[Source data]
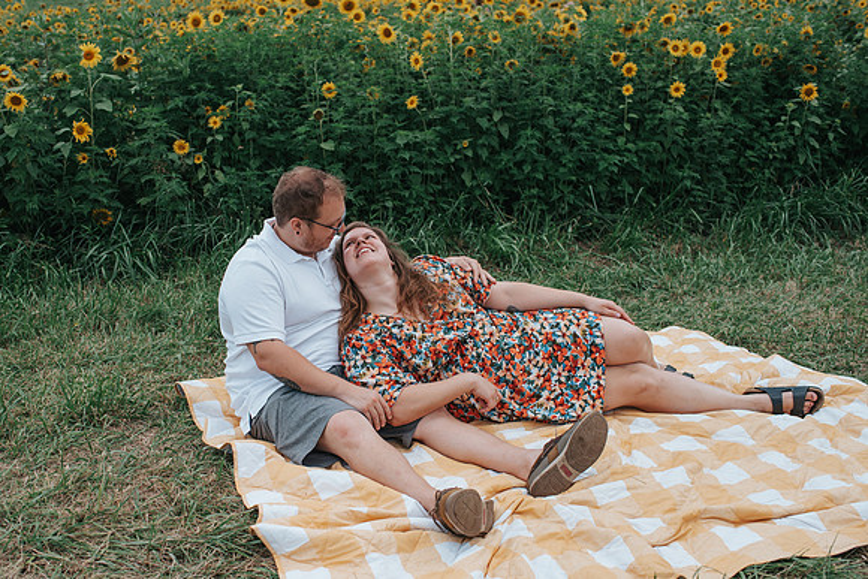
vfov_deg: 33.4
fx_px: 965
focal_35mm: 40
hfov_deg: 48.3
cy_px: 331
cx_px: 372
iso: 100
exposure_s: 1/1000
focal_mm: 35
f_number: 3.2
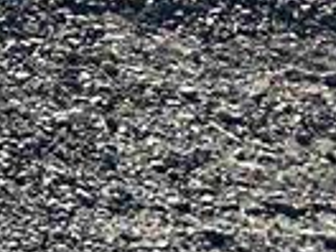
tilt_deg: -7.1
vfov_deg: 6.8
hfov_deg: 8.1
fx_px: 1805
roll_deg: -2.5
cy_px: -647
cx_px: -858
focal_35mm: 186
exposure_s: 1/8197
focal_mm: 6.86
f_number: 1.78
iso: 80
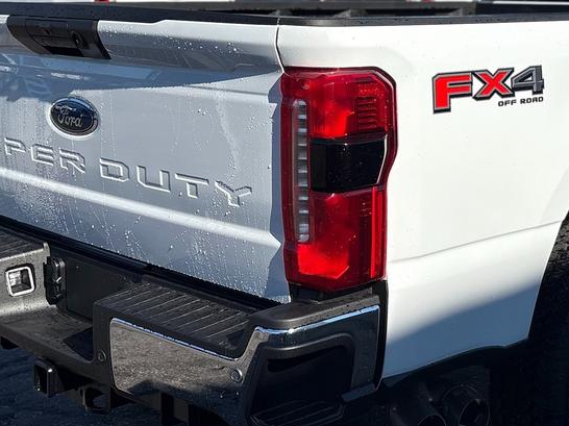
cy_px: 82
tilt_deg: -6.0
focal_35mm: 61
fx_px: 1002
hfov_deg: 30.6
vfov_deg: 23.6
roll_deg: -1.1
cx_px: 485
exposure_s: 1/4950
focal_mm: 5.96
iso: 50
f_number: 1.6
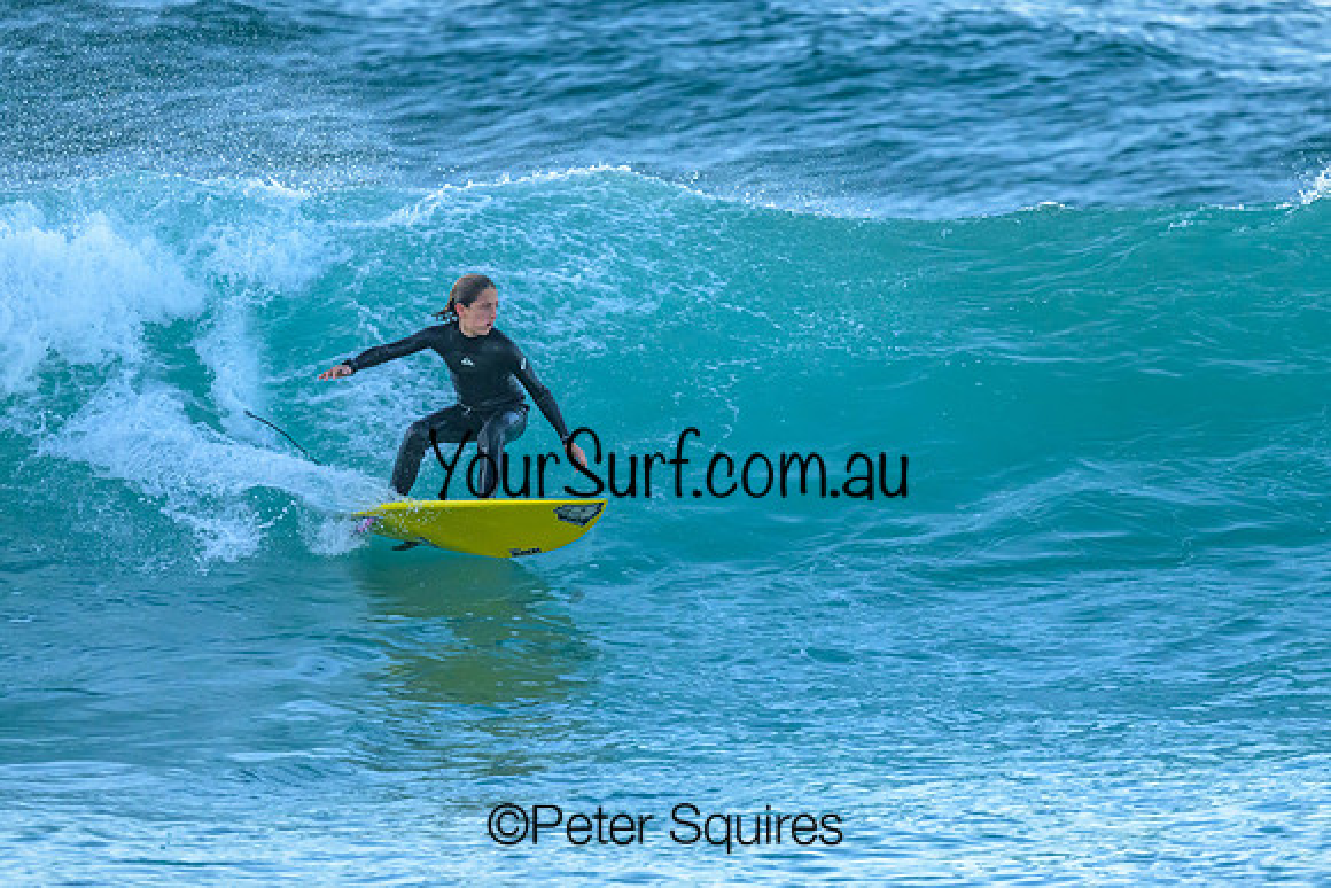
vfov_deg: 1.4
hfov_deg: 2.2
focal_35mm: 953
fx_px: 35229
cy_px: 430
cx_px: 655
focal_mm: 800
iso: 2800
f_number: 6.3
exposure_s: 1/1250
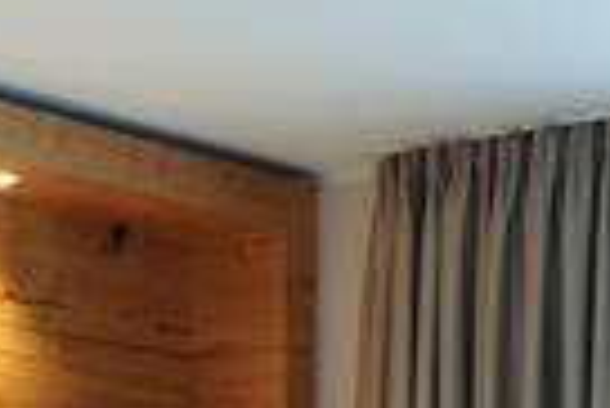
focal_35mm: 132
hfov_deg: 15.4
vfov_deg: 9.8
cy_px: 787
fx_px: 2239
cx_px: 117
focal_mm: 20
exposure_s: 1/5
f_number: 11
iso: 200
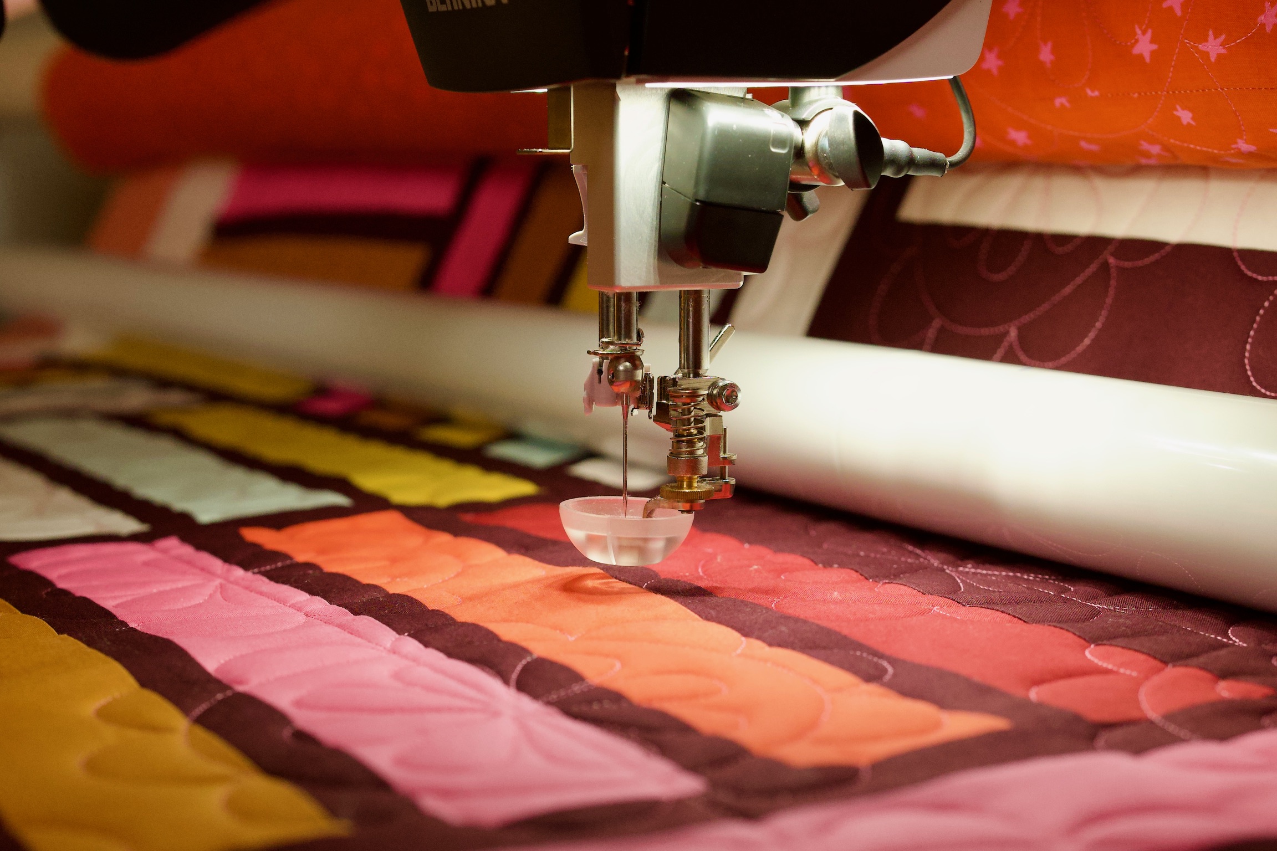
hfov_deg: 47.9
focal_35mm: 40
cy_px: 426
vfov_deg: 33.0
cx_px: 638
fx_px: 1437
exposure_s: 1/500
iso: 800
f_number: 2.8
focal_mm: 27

**To do:**
The records above must be echoed exactly, minus their pictures.

**Task result:**
vfov_deg: 33.4
fx_px: 965
focal_35mm: 40
hfov_deg: 48.3
cy_px: 331
cx_px: 372
iso: 100
exposure_s: 1/1000
focal_mm: 35
f_number: 3.2
tilt_deg: -7.1
vfov_deg: 6.8
hfov_deg: 8.1
fx_px: 1805
roll_deg: -2.5
cy_px: -647
cx_px: -858
focal_35mm: 186
exposure_s: 1/8197
focal_mm: 6.86
f_number: 1.78
iso: 80
cy_px: 82
tilt_deg: -6.0
focal_35mm: 61
fx_px: 1002
hfov_deg: 30.6
vfov_deg: 23.6
roll_deg: -1.1
cx_px: 485
exposure_s: 1/4950
focal_mm: 5.96
iso: 50
f_number: 1.6
vfov_deg: 1.4
hfov_deg: 2.2
focal_35mm: 953
fx_px: 35229
cy_px: 430
cx_px: 655
focal_mm: 800
iso: 2800
f_number: 6.3
exposure_s: 1/1250
focal_35mm: 132
hfov_deg: 15.4
vfov_deg: 9.8
cy_px: 787
fx_px: 2239
cx_px: 117
focal_mm: 20
exposure_s: 1/5
f_number: 11
iso: 200
hfov_deg: 47.9
focal_35mm: 40
cy_px: 426
vfov_deg: 33.0
cx_px: 638
fx_px: 1437
exposure_s: 1/500
iso: 800
f_number: 2.8
focal_mm: 27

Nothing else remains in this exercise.